/heliotrope-mozilla-pdf-viewer

Starting point for exploring integrating the mozilla pdf viewer into heliotrope

Primary LanguageJavaScriptApache License 2.0Apache-2.0

Hello, Conor! :-)

Orientation

This repository is a scratch space for cusotmizing the Mozilla PDF Viewer to mimic the cozy-sun-bear reader. Eventually these files have to be organized to fit the heliotrope project structure.

app_options.js is the custom configuration for the viewer. Per Mozilla's instructions, in your clone of the pdf.js repository, you customize web/app_options.js and run gulp generic. So far, this custom configuration only disables defining a default PDF.

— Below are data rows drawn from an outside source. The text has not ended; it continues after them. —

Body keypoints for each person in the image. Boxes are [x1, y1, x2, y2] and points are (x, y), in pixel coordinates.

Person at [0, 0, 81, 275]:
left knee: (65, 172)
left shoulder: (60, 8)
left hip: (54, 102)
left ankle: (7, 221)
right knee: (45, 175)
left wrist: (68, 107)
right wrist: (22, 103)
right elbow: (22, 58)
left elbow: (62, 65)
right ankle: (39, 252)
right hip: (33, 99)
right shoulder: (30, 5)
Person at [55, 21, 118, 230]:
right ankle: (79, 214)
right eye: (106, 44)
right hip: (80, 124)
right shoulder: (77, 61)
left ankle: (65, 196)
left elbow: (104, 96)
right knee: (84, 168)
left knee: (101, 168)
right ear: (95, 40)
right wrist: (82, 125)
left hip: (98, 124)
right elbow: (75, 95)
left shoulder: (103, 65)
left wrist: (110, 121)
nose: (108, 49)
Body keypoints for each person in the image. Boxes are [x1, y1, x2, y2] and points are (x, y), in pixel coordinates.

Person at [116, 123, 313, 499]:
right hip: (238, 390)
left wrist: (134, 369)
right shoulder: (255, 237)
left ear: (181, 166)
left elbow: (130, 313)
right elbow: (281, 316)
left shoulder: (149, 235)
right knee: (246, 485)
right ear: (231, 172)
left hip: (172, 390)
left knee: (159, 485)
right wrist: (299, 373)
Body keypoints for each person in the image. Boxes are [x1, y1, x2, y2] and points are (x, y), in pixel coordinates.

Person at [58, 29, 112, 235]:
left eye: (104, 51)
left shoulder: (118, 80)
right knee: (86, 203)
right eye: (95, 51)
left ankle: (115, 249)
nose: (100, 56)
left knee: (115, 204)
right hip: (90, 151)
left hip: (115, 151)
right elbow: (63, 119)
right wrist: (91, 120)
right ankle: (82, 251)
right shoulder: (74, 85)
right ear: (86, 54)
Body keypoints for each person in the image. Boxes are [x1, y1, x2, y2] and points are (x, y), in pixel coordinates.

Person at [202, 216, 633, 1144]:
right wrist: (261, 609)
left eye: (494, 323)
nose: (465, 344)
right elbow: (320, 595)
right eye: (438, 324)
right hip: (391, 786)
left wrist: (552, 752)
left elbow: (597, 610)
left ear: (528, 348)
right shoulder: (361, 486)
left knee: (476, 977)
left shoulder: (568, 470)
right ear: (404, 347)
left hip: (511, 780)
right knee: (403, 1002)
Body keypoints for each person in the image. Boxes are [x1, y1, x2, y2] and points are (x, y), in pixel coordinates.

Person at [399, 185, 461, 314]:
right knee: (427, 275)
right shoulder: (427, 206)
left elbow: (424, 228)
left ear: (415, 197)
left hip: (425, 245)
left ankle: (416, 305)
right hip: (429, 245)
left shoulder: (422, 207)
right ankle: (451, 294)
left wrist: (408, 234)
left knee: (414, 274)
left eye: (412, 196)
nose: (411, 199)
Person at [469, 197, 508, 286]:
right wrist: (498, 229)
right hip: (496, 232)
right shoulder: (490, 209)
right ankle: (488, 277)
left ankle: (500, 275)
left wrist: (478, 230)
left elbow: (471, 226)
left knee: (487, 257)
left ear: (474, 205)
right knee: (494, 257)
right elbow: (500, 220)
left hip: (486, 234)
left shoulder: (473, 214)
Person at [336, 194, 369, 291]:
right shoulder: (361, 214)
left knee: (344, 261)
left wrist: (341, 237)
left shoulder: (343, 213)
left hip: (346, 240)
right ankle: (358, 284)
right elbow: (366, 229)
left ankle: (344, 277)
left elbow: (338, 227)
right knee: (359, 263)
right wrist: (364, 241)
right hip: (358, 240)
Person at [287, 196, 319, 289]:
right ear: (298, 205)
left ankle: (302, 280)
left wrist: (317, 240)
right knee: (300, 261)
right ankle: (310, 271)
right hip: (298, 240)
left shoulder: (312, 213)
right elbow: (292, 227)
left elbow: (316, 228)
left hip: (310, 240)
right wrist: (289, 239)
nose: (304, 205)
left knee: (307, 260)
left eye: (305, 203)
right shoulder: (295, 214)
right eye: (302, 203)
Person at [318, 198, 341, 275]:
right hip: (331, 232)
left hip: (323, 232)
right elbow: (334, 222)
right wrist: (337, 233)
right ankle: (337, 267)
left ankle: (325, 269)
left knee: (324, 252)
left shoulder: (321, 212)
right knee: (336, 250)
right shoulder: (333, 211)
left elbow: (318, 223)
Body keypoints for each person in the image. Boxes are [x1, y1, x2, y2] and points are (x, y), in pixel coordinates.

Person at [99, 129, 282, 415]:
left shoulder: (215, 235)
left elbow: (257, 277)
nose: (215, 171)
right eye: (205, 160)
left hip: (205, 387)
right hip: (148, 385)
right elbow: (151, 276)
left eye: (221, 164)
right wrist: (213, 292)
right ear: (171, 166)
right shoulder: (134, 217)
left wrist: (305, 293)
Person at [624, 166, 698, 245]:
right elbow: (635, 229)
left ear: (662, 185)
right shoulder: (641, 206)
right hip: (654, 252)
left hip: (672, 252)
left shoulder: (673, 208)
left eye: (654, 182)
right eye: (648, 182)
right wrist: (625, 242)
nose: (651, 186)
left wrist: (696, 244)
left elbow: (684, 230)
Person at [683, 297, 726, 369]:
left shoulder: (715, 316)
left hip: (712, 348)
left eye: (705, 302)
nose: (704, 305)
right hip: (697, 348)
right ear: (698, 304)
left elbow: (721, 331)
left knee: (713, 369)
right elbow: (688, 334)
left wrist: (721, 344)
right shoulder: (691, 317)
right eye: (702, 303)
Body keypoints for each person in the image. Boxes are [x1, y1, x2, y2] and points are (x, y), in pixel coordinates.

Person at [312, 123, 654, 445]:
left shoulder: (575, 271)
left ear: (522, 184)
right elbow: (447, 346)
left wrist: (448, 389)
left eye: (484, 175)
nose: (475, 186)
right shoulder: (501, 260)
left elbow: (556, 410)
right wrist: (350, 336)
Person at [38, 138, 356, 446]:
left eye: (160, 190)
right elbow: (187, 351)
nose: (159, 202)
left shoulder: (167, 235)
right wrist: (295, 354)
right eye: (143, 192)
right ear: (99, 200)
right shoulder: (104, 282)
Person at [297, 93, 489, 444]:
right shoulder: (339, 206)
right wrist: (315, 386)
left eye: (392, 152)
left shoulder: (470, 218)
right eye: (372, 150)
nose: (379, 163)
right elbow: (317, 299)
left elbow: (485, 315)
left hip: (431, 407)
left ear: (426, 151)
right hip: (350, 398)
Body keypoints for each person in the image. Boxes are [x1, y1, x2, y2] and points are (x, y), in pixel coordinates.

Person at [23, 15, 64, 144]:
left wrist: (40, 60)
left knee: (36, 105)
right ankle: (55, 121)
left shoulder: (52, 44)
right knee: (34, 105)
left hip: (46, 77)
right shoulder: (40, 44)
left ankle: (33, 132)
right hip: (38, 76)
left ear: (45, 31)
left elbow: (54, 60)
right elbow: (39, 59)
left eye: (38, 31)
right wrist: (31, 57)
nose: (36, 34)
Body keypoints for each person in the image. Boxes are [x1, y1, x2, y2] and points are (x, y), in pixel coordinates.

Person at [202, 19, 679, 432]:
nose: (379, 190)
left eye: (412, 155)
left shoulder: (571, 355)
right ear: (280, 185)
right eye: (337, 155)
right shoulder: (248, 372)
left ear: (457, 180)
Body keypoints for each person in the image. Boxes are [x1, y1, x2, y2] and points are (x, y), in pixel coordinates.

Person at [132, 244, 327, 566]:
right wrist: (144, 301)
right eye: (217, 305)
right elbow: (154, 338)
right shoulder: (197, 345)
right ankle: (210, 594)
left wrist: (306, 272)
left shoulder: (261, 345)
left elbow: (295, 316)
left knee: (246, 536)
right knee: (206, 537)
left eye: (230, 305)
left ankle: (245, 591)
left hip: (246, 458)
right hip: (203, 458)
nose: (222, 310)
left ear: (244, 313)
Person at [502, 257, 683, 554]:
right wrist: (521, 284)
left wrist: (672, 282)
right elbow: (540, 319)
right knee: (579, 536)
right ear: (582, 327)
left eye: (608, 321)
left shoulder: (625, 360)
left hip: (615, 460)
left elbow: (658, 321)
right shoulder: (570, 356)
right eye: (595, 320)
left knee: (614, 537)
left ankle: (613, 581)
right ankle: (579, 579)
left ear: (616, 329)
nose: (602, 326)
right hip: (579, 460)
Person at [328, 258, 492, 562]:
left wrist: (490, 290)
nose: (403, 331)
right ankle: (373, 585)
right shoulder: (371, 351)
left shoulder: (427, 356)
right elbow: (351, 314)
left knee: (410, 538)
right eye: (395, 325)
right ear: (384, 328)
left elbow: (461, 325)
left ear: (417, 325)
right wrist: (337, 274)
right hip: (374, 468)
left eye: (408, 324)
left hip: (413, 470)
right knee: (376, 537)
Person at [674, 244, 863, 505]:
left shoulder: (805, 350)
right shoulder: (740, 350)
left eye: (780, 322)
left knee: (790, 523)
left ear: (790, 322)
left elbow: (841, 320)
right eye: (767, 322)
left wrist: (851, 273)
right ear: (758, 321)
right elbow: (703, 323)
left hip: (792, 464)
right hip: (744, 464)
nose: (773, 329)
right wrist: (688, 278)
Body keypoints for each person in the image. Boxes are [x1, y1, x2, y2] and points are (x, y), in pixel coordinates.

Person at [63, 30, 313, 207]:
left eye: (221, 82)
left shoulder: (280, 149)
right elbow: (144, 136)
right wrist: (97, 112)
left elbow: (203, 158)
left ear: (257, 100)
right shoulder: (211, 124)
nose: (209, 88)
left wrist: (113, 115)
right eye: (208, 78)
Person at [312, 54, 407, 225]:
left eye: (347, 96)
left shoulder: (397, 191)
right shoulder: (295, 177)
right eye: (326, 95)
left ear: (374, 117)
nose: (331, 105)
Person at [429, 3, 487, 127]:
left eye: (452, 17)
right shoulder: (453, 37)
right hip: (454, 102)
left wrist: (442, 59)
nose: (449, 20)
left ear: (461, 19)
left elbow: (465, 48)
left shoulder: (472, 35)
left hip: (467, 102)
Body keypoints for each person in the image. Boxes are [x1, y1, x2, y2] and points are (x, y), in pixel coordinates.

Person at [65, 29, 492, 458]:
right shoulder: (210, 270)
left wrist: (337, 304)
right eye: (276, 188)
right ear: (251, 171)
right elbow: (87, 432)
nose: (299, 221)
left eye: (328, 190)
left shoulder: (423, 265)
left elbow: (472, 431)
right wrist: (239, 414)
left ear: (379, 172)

gulp generic creates build/generic; the build and web directories here are from that directory.

dist is a local copy of cozy-sun-bear/dist. This is a pre-release build that has some small refactoring to make it possible to subclass the cozy-sun-bear components.

Finally, the files that make up "cozy-honey-bear":

  • web/reader.html
  • web/reader.js
  • web/cozy-honey-bear-reader.css

Viewing PDFs

You'll need a local webserver to best view the experiment:

http://localhost:2015/web/reader.html?file=9781407327457.pdf

You can compare your work with the standard Mozilla PDF Viewer with:

http://localhost:2015/web/viewer.html?file=9781407327457.pdf

caddy does this simply with invoking caddy browse in the working directory.

cozy-honey-bear

reader.html

A static stand-in for the EPUB show.html.erb page, specifically the way that template instantiates the reader object and then adds controls/widgets.

Note the #mozilla-pdf-viewer-ui div: the PDF Viewer binds to a fully setup HTML structure and crashes if pieces are missing --- e.g. the password overlay that Fulcrum PDFs will never utilize. It's possible that app_options.js can be configured to eliminate these checks, but hey, shameless green.

reader.js

The assumption is that reader.js is being loaded directly to the browser, and not benefiting from any npm/babel/webpack transforms.

Right now this mess of a file packs custom components and configuration of the page into one script, but these could obviously be split out for some less shameless time.

PDFReader

PDFReader extends the cozy-sun-bear base Reader class. The reader sets up the structures that the viewer app exepcts, and then loads the viewer.js app (which starts running when loaded).

Once the PDF has loaded, the reader tries to assemble metadata from the PDF document so the controls can render.

PDFContents

PDFContents extends the Contents control. This demonstrates how you can set up structures that the viewer app expects (e.g. its sidebar) within cozy-sun-bear structures.

cozy-honey-bear-reader.css

Currently has bits from heliotrope (so the page would look okay), styles custom to the honey bear reader, and styles imported from viewer.css. You have to be careful about the latter, as (of course) the approach to layout between cozy-sun-bear and the viewer can be incompatible.

To Do

[ ] extend cozy.Control.Navigator --- _bindEvents and _update need to be replaced (which seems simpler than mimicking all the location/CFI handling) [ ] extend cozy.Control.Search --- see the "remnants" below for an earlier attempt [ ] re-implement cozy.Control.Preferences --- I suspect nothing in the cozy-sun-bear prefernces panel will be re-usable. And it's not clear whether some of the preferences should be more immeditely available; that discussion has yet to happen.

Remnants of the first experiment

There was a first experiment that was more bog-standard jquery annotating a clone of the rendered show page of the reader layout:

  • web/heliotrope.html
  • web/patch.js
  • web/cozy-honey-bear.css

This is included because it implements some functionality that the "reader" version doesn't, namely search.

It's built against the 1.x viewer, so some of the API needs to be adapted.

Browsing and building pdf.js

Clone https://github.com/mozilla/pdf.js and follow the "Getting the Code" directions. You'll want to install app_options.js before building the web app.

The viewer app is browseable at https://github.com/mozilla/pdf.js/tree/master/web --- in theory, there should be more events you can listen to with this 2.x viewer (hence all the monkey patching going on in 1.x), see: https://github.com/mozilla/pdf.js/blob/master/web/app.js#L1339 and how the PDFContents control listens on the eventBus to automtically close the modal on navigation.

But yeah: it's a lot of reading of source.